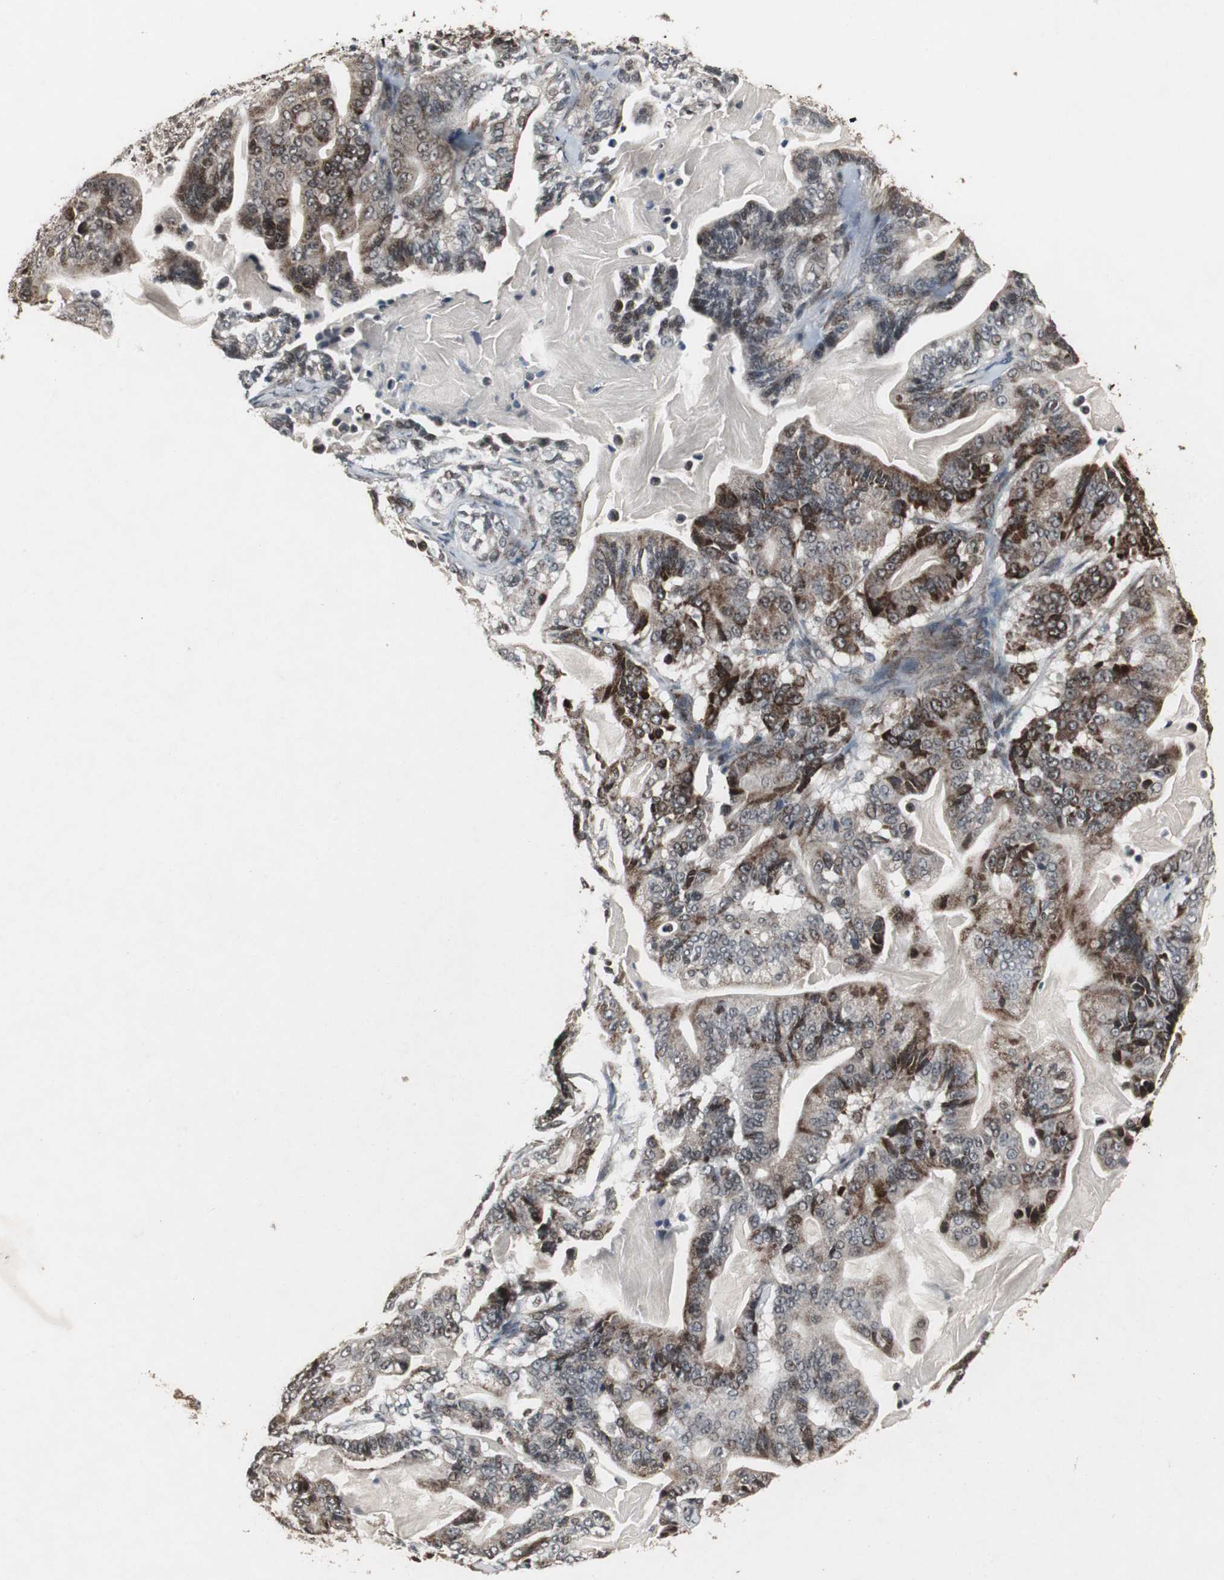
{"staining": {"intensity": "strong", "quantity": ">75%", "location": "cytoplasmic/membranous"}, "tissue": "pancreatic cancer", "cell_type": "Tumor cells", "image_type": "cancer", "snomed": [{"axis": "morphology", "description": "Adenocarcinoma, NOS"}, {"axis": "topography", "description": "Pancreas"}], "caption": "DAB (3,3'-diaminobenzidine) immunohistochemical staining of human pancreatic adenocarcinoma exhibits strong cytoplasmic/membranous protein staining in approximately >75% of tumor cells. The staining was performed using DAB to visualize the protein expression in brown, while the nuclei were stained in blue with hematoxylin (Magnification: 20x).", "gene": "MRPL40", "patient": {"sex": "male", "age": 63}}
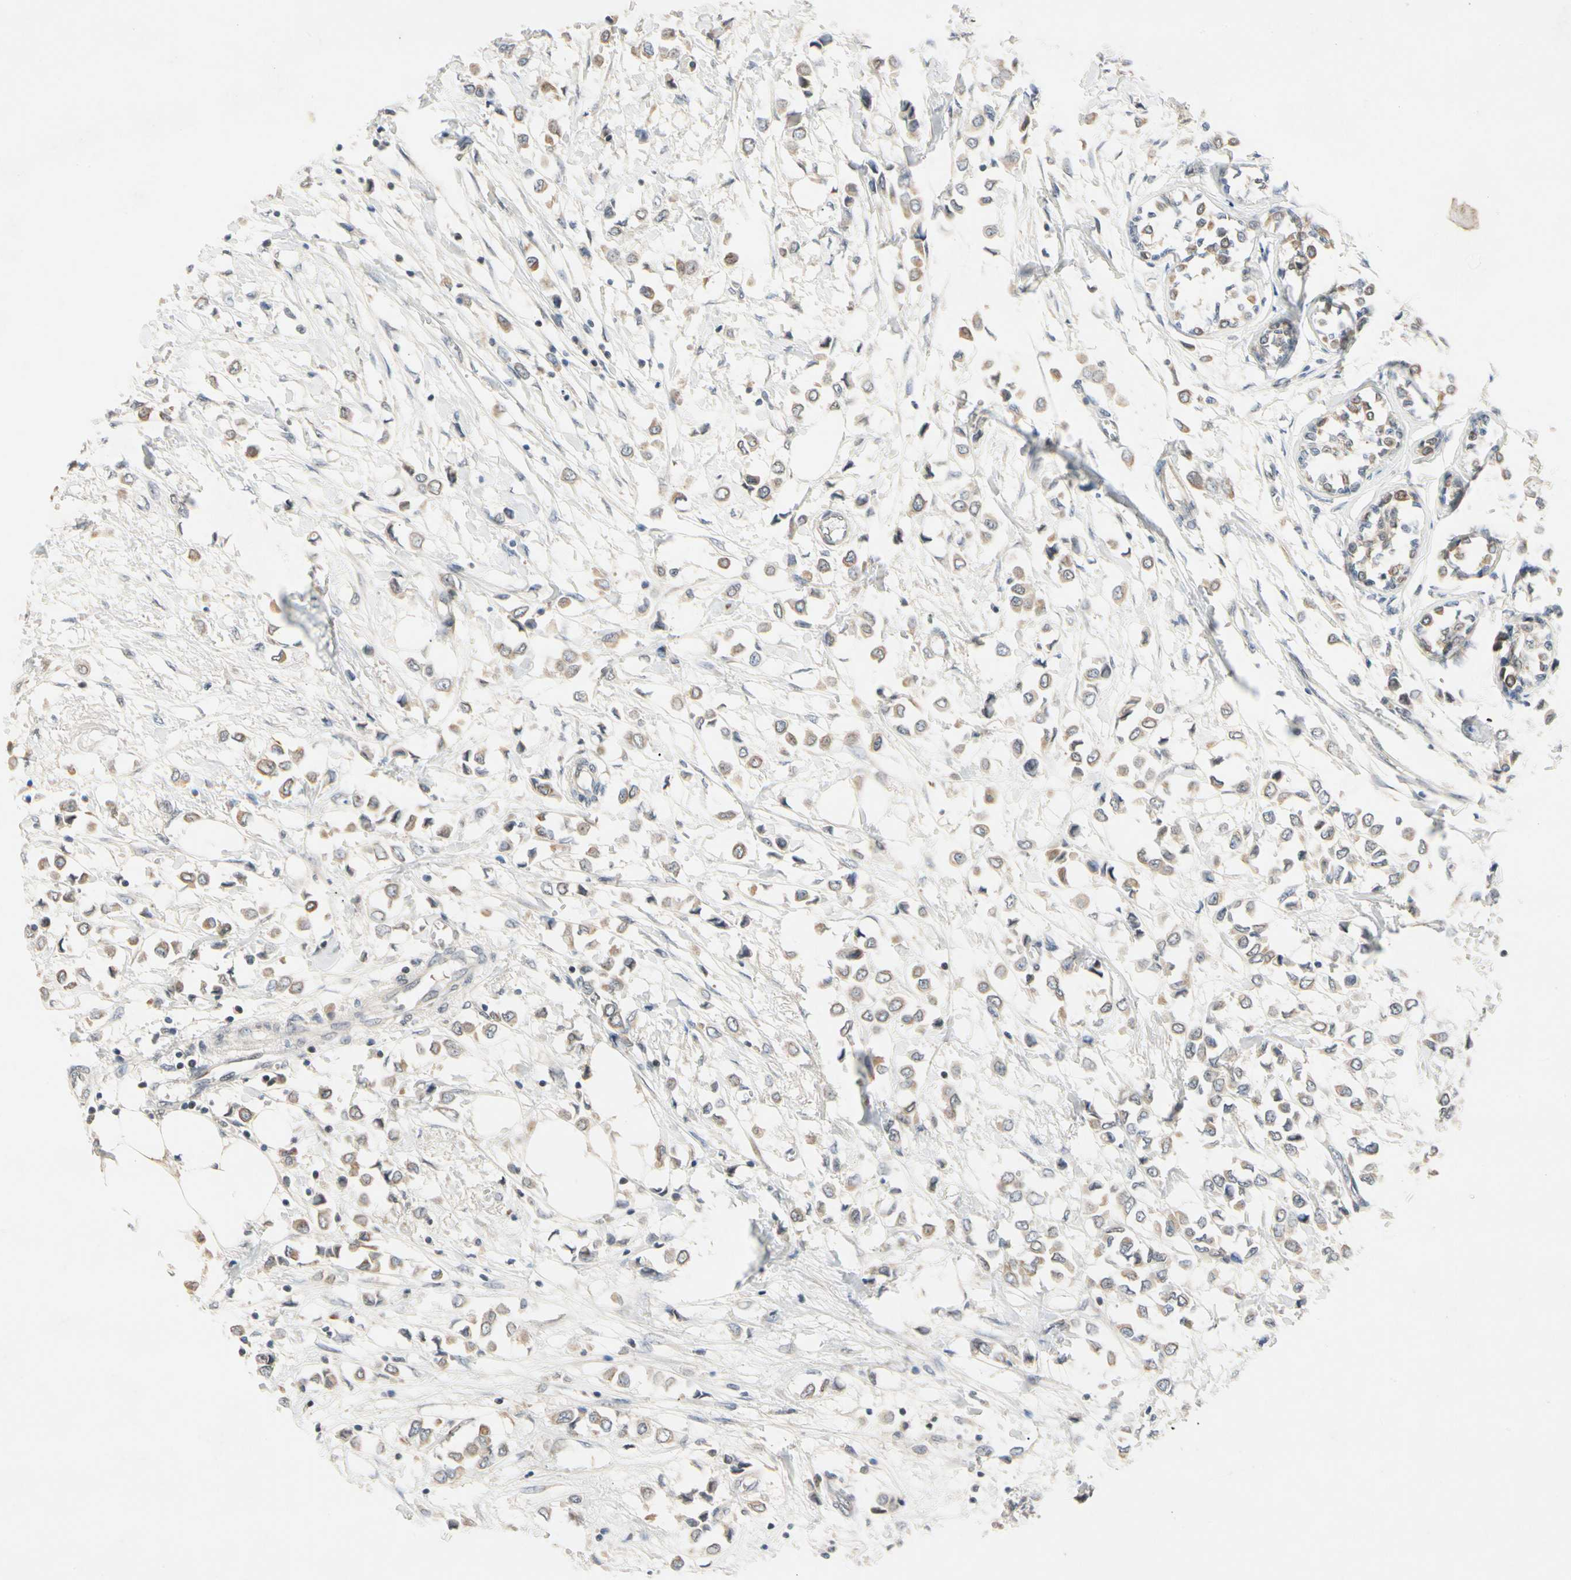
{"staining": {"intensity": "weak", "quantity": ">75%", "location": "cytoplasmic/membranous"}, "tissue": "breast cancer", "cell_type": "Tumor cells", "image_type": "cancer", "snomed": [{"axis": "morphology", "description": "Lobular carcinoma"}, {"axis": "topography", "description": "Breast"}], "caption": "Immunohistochemical staining of breast cancer (lobular carcinoma) displays low levels of weak cytoplasmic/membranous expression in approximately >75% of tumor cells.", "gene": "RIOX2", "patient": {"sex": "female", "age": 51}}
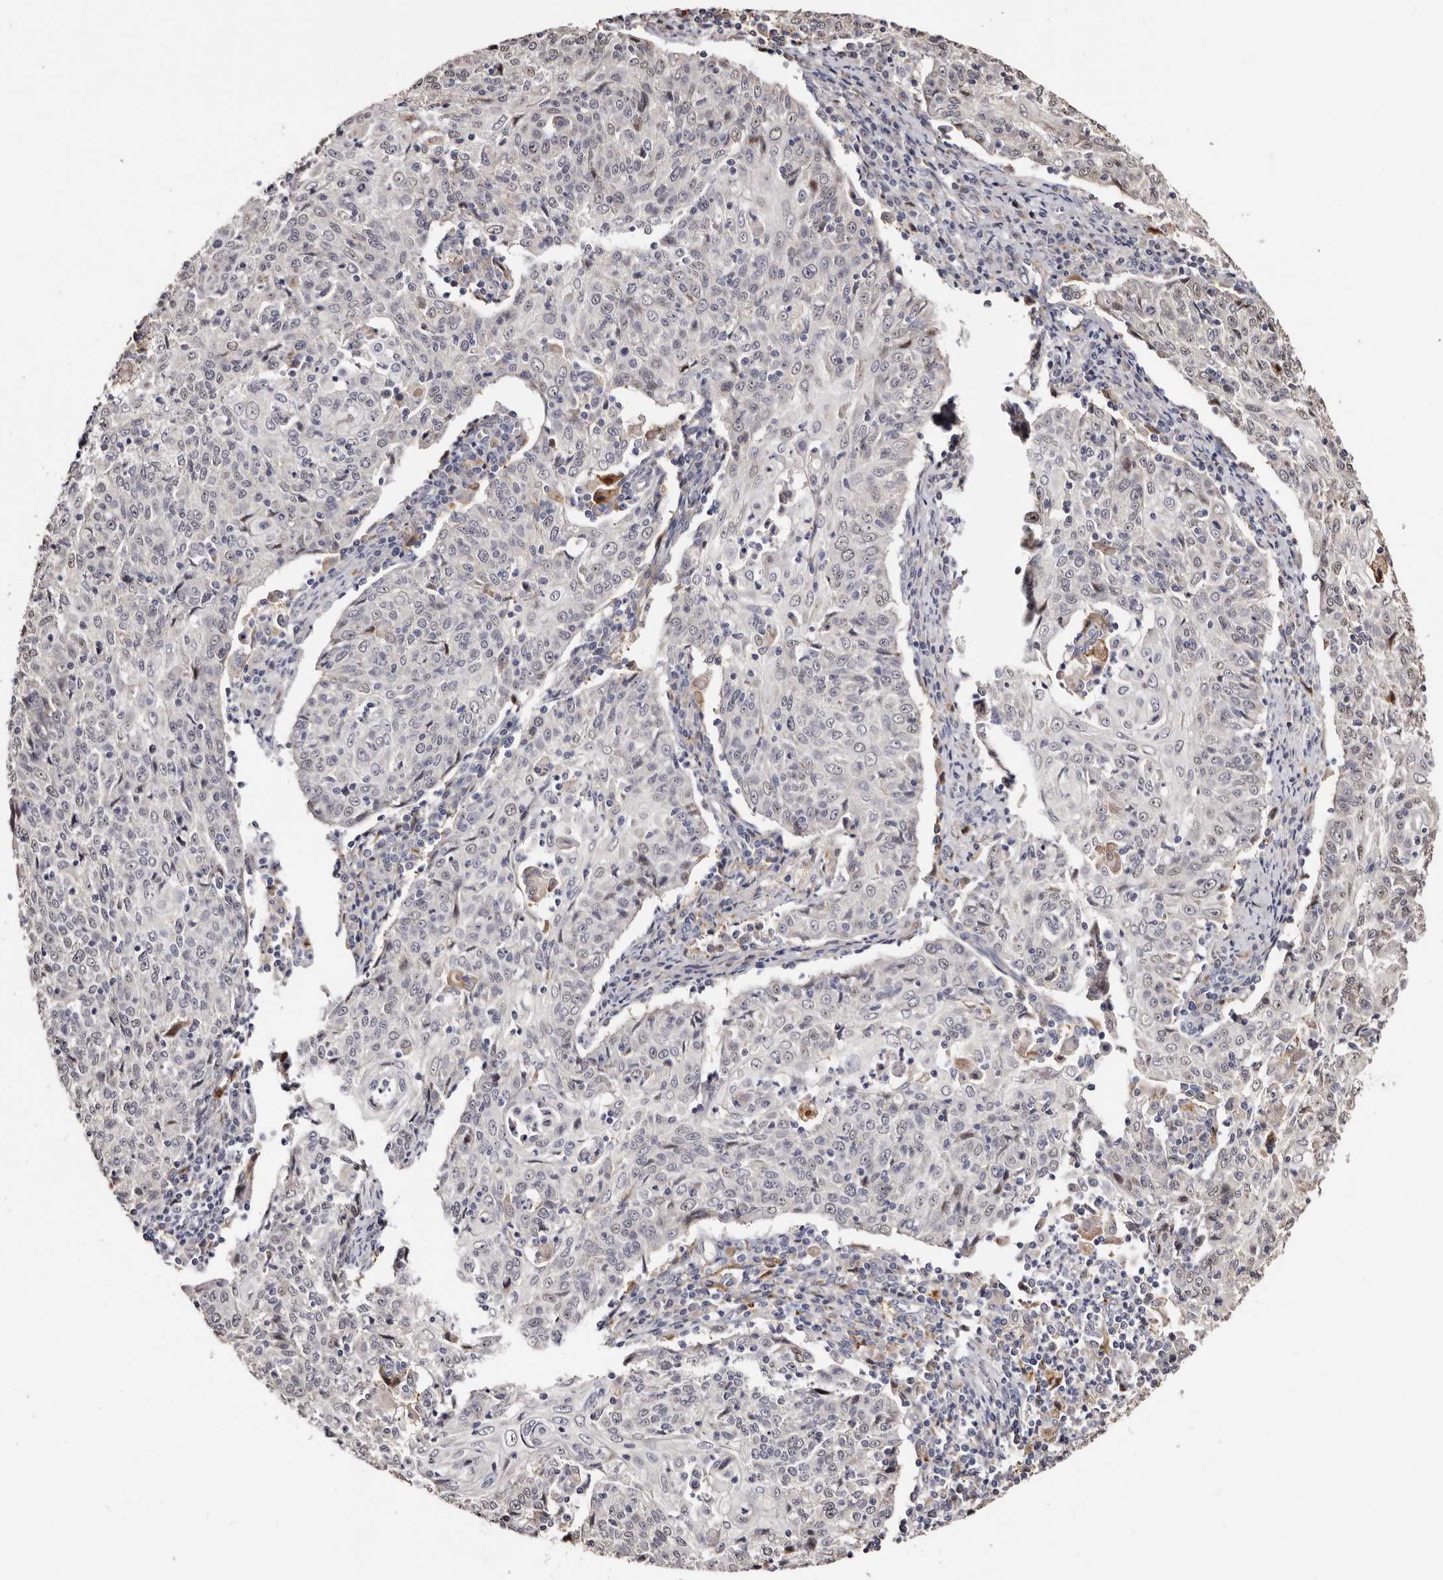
{"staining": {"intensity": "negative", "quantity": "none", "location": "none"}, "tissue": "cervical cancer", "cell_type": "Tumor cells", "image_type": "cancer", "snomed": [{"axis": "morphology", "description": "Squamous cell carcinoma, NOS"}, {"axis": "topography", "description": "Cervix"}], "caption": "Cervical cancer (squamous cell carcinoma) stained for a protein using immunohistochemistry (IHC) reveals no positivity tumor cells.", "gene": "PTAFR", "patient": {"sex": "female", "age": 48}}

------------------------------------------------------------

### WHAT TO PRODUCE
Repeat all the material above exactly, apart from the pictures.

### EXERCISE OUTPUT
{"staining": {"intensity": "strong", "quantity": ">75%", "location": "cytoplasmic/membranous"}, "tissue": "pancreatic cancer", "cell_type": "Tumor cells", "image_type": "cancer", "snomed": [{"axis": "morphology", "description": "Adenocarcinoma, NOS"}, {"axis": "topography", "description": "Pancreas"}], "caption": "DAB (3,3'-diaminobenzidine) immunohistochemical staining of human pancreatic adenocarcinoma exhibits strong cytoplasmic/membranous protein staining in approximately >75% of tumor cells. The staining was performed using DAB to visualize the protein expression in brown, while the nuclei were stained in blue with hematoxylin (Magnification: 20x).", "gene": "MRPL40", "patient": {"sex": "male", "age": 63}}
{"staining": {"intensity": "weak", "quantity": ">75%", "location": "cytoplasmic/membranous"}, "tissue": "breast cancer", "cell_type": "Tumor cells", "image_type": "cancer", "snomed": [{"axis": "morphology", "description": "Lobular carcinoma"}, {"axis": "topography", "description": "Breast"}], "caption": "Immunohistochemical staining of breast cancer (lobular carcinoma) displays low levels of weak cytoplasmic/membranous expression in approximately >75% of tumor cells.", "gene": "RIOX2", "patient": {"sex": "female", "age": 51}}
{"staining": {"intensity": "negative", "quantity": "none", "location": "none"}, "tissue": "cervical cancer", "cell_type": "Tumor cells", "image_type": "cancer", "snomed": [{"axis": "morphology", "description": "Squamous cell carcinoma, NOS"}, {"axis": "topography", "description": "Cervix"}], "caption": "Cervical cancer (squamous cell carcinoma) stained for a protein using immunohistochemistry (IHC) reveals no positivity tumor cells.", "gene": "PTAFR", "patient": {"sex": "female", "age": 48}}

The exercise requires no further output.